> [Records shown]:
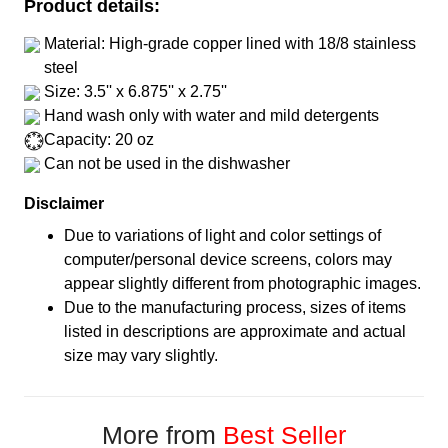
Product details:
Material: High-grade copper lined with 18/8 stainless
steel
Size: 3.5'' x 6.875'' x 2.75''
Hand wash only with water and mild detergents
Capacity: 20 oz
Can not be used in the dishwasher
Disclaimer
Due to variations of light and color settings of
computer/personal device screens, colors may
appear slightly different from photographic images.
Due to the manufacturing process, sizes of items
listed in descriptions are approximate and actual
size may vary slightly.
More from
Best Seller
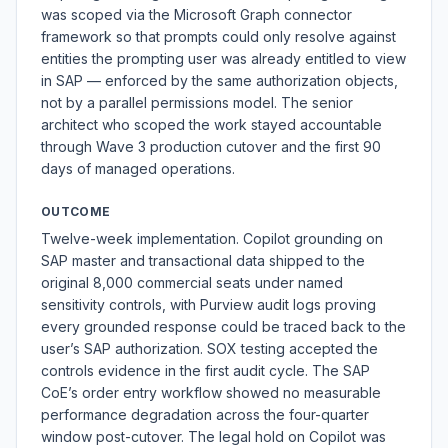
was scoped via the Microsoft Graph connector
framework so that prompts could only resolve against
entities the prompting user was already entitled to view
in SAP — enforced by the same authorization objects,
not by a parallel permissions model. The senior
architect who scoped the work stayed accountable
through Wave 3 production cutover and the first 90
days of managed operations.
OUTCOME
Twelve-week implementation. Copilot grounding on
SAP master and transactional data shipped to the
original 8,000 commercial seats under named
sensitivity controls, with Purview audit logs proving
every grounded response could be traced back to the
user’s SAP authorization. SOX testing accepted the
controls evidence in the first audit cycle. The SAP
CoE’s order entry workflow showed no measurable
performance degradation across the four-quarter
window post-cutover. The legal hold on Copilot was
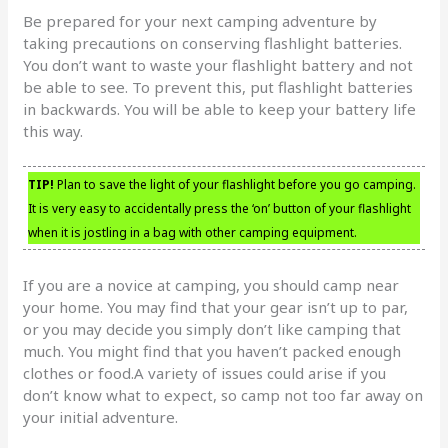
Be prepared for your next camping adventure by
taking precautions on conserving flashlight batteries.
You don’t want to waste your flashlight battery and not
be able to see. To prevent this, put flashlight batteries
in backwards. You will be able to keep your battery life
this way.
TIP!
Plan to save the light of your flashlight before you go camping.
It is very easy to accidentally press the ‘on’ button of your flashlight
when it is jostling in a bag with other camping equipment.
If you are a novice at camping, you should camp near
your home. You may find that your gear isn’t up to par,
or you may decide you simply don’t like camping that
much. You might find that you haven’t packed enough
clothes or food.A variety of issues could arise if you
don’t know what to expect, so camp not too far away on
your initial adventure.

> [What you should do]:
Within the listing above, the stretch from the line with "architect who scoped" down to the line with "be able to see." is to be given again exactly, end lines included and pictures excluded.

> [Exercise response]:
architect who scoped the work stayed accountable
through Wave 3 production cutover and the first 90
days of managed operations.
OUTCOME
Twelve-week implementation. Copilot grounding on
SAP master and transactional data shipped to the
original 8,000 commercial seats under named
sensitivity controls, with Purview audit logs proving
every grounded response could be traced back to the
user’s SAP authorization. SOX testing accepted the
controls evidence in the first audit cycle. The SAP
CoE’s order entry workflow showed no measurable
performance degradation across the four-quarter
window post-cutover. The legal hold on Copilot was
Be prepared for your next camping adventure by
taking precautions on conserving flashlight batteries.
You don’t want to waste your flashlight battery and not
be able to see. To prevent this, put flashlight batteries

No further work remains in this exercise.